I recommend an Intel Core i7-930 Bloomfield quad-core chip.
The price point on those is excellent and the core is unlocked so, with a motherboard that will let you, it is possible to overclock it and easily achieve speeds that cost 4x as much or more. Note you will need a good heat sink to overclock realiably but with a good one people are getting 4 Ghz out of them (or better with super cooling setups). Even with a passable heat sink you can get 3.3Ghz which if bought costs 3x as much.
Really great chip.
Note the above is a Bloomfield core so you’d need a mobo that supports Socket LGA 1366.
Also note that this chip supports triple-channel memory setups. So if you get it be sure to buy three sticks of memory (and a mobo that supports it). E.g. Buy three sticks of 2GB each. They are sold this way now.
If not that then get the Intel Core i7-860 Lynnfield 2.8GHz
Not as good (and only barely cheaper than the Bloomfield chip) but more common these days and does dual-channel RAM. It runs on a socket LGA 1156 mobo.

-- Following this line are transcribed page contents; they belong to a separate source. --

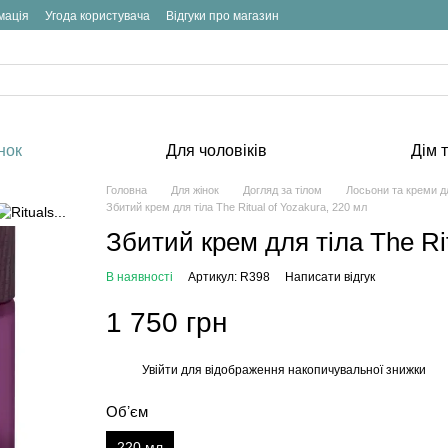
мація
Угода користувача
Відгуки про магазин
нок
Для чоловіків
Дім т
Головна
Для жінок
Догляд за тілом
Лосьони та креми дл
Збитий крем для тіла The Ritual of Yozakura, 220 мл
Збитий крем для тіла The Rit
В наявності
Артикул: R398
Написати відгук
1 750 грн
Увійти
для відображення накопичувальної знижки
%
Обʼєм
220 мл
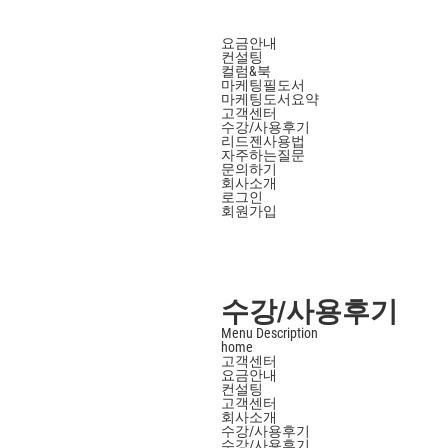
요금안내
컨설팅
컬럼&북
마케팅필도서
마케팅도서요약
고객센터
수강/사용후기
리드젠사용법
자주하는질문
문의하기
회사소개
로그인
회원가입
수강/사용후기
Menu Description
home
고객센터
요금안내
컨설팅
고객센터
회사소개
수강/사용후기
수강/사용후기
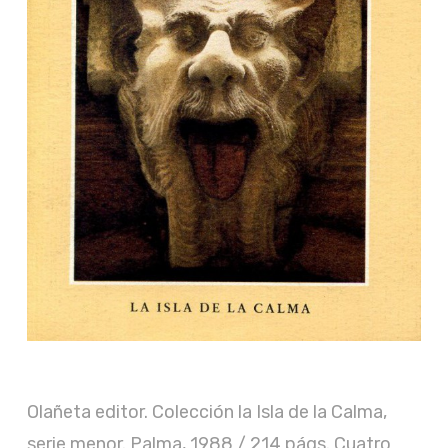
Olañeta editor. Colección la Isla de la Calma,
serie menor. Palma, 1988 / 214 págs. Cuatro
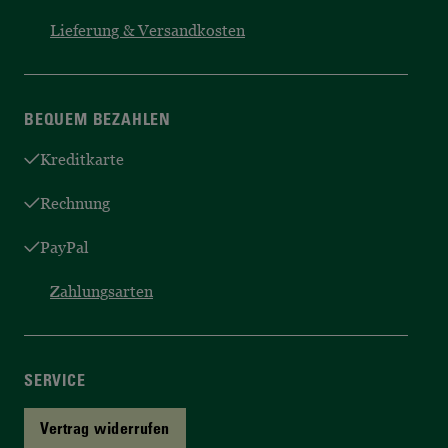
Lieferung & Versandkosten
BEQUEM BEZAHLEN
Kreditkarte
Rechnung
PayPal
Zahlungsarten
SERVICE
Vertrag widerrufen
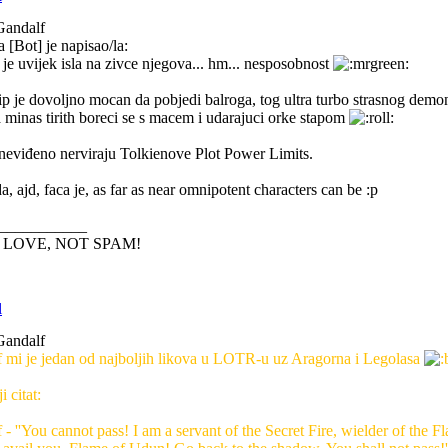
Gandalf
 [Bot] je napisao/la:
 je uvijek isla na zivce njegova... hm... nesposobnost
ip je dovoljno mocan da pobjedi balroga, tog ultra turbo strasnog demon
a minas tirith boreci se s macem i udarajuci orke stapom
neviđeno nerviraju Tolkienove Plot Power Limits.
, ajd, faca je, as far as near omnipotent characters can be :p
___________
LOVE, NOT SPAM!
Gandalf
 mi je jedan od najboljih likova u LOTR-u uz Aragorna i Legolasa
i citat:
 - ''You cannot pass! I am a servant of the Secret Fire, wielder of the F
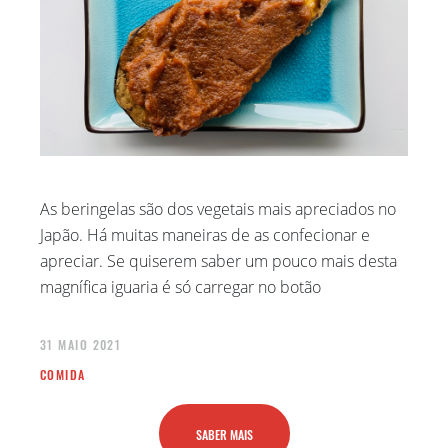
As beringelas são dos vegetais mais apreciados no
Japão. Há muitas maneiras de as confecionar e
apreciar. Se quiserem saber um pouco mais desta
magnífica iguaria é só carregar no botão
31 MAIO 2021
COMIDA
SABER MAIS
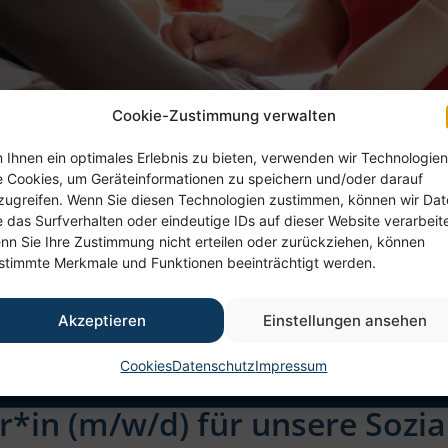
Cookie-Zustimmung verwalten
 Ihnen ein optimales Erlebnis zu bieten, verwenden wir Technologien
e Cookies, um Geräteinformationen zu speichern und/oder darauf
zugreifen. Wenn Sie diesen Technologien zustimmen, können wir Da
e das Surfverhalten oder eindeutige IDs auf dieser Website verarbeit
nn Sie Ihre Zustimmung nicht erteilen oder zurückziehen, können
stimmte Merkmale und Funktionen beeinträchtigt werden.
Akzeptieren
Einstellungen ansehen
Cookies
Datenschutz
Impressum
er*in (m/w/d) für unsere Sozi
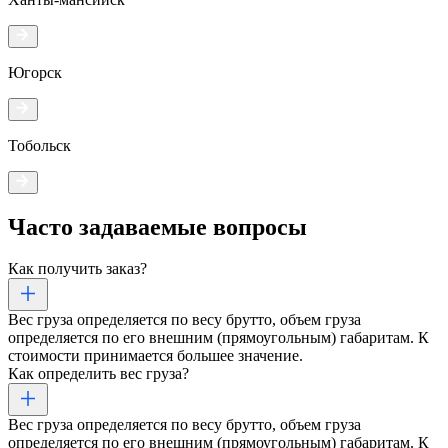
Югорск
Тобольск
Часто задаваемые
вопросы
Как получить заказ?
Вес груза определяется по весу брутто, объем груза
определяется по его внешним (прямоугольным) габаритам. К
стоимости принимается большее значение.
Как определить вес груза?
Вес груза определяется по весу брутто, объем груза
определяется по его внешним (прямоугольным) габаритам. К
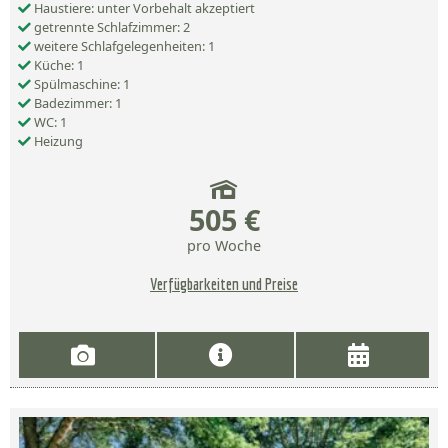
Haustiere: unter Vorbehalt akzeptiert
getrennte Schlafzimmer: 2
weitere Schlafgelegenheiten: 1
Küche: 1
Spülmaschine: 1
Badezimmer: 1
WC: 1
Heizung
505 €
pro Woche
Verfügbarkeiten und Preise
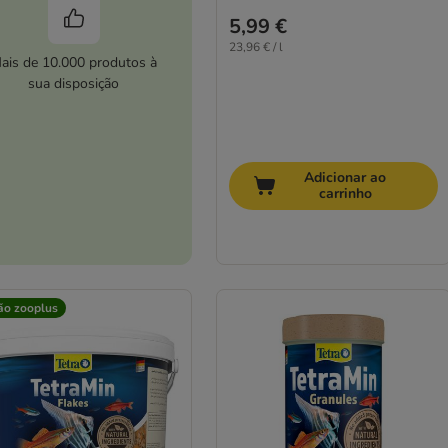
5,99 €
23,96 € / l
ais de 10.000 produtos à
sua disposição
Adicionar ao
carrinho
ão zooplus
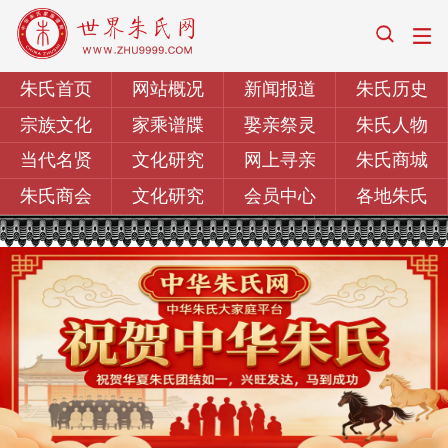
朱氏首页
网站概况
新闻报道
朱氏历史
宗族文化
家乘谱牒
娶亲祭灵
朱氏人物
当代名贤
文化研究
网上寻亲
朱氏商城
朱氏商会
文化研究
会员中心
各地朱氏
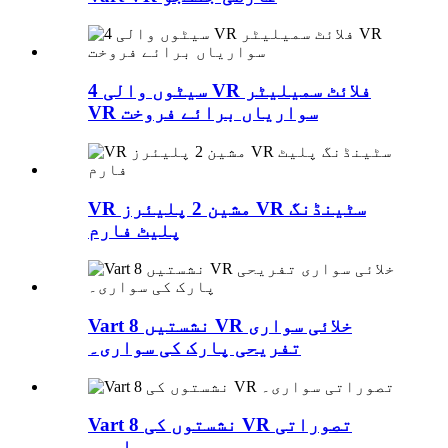
4 سیٹوں والی VR فلائٹ سمیلیٹر
VR سواریاں برائے فروخت
VR مشین 2 پلیئرز VR سٹینڈنگ
پلیٹ فارم
Vart 8 نشستیں VR خلائی سواری
تفریحی پارک کی سواری۔
Vart 8 نشستوں کی VR تصوراتی
سواری۔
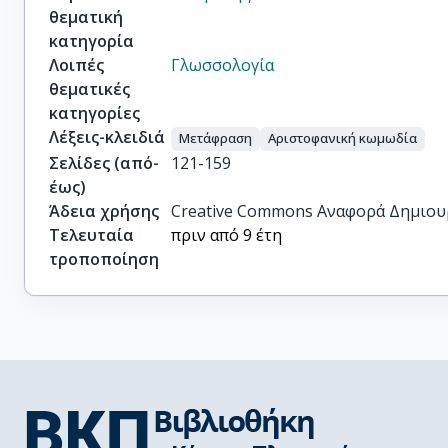
θεματική
κατηγορία
Λοιπές
Γλωσσολογία
θεματικές
κατηγορίες
Λέξεις-κλειδιά
Μετάφραση
Αριστοφανική κωμωδία
Σελίδες (από-
121-159
έως)
Άδεια χρήσης
Creative Commons Αναφορά Δημιου
Τελευταία
πριν από 9 έτη
τροποποίηση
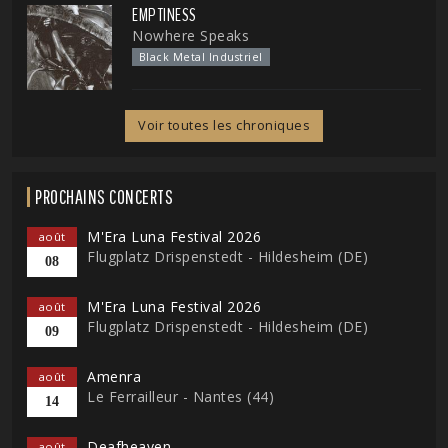
EMPTINESS
Nowhere Speaks
Black Metal Industriel
Voir toutes les chroniques
PROCHAINS CONCERTS
M'Era Luna Festival 2026
août
Flugplatz Drispenstedt - Hildesheim (DE)
08
M'Era Luna Festival 2026
août
Flugplatz Drispenstedt - Hildesheim (DE)
09
Amenra
août
Le Ferrailleur - Nantes (44)
14
Deafheaven
août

The Bloomfield chip is only about $80 more than the chip listed in the OP and easily surpasses it. Well worth the extra money IMO.
And skip a dual card video setup unless you are rich. Getting dual cards will mean you have to pay a lot closer attention to heat issues as well as power issues for a not super-great jump in performance (if you have dual monitors or more than a dual GPU setup starts making sense). Best bet is to get a solid (1-2 steps back from top of the line) video card. If you want you can buy a second one in the future to keep the machine banging along or just get a whole other video card. Not all mobos can do this either so pay attention to that.
I run a Radeon 5870 and it plays just about everything at max settings at 1900x1200 (Crysis would push it a bit hard).
Some of the new top of the line cards are very long. Be sure your case can fit it.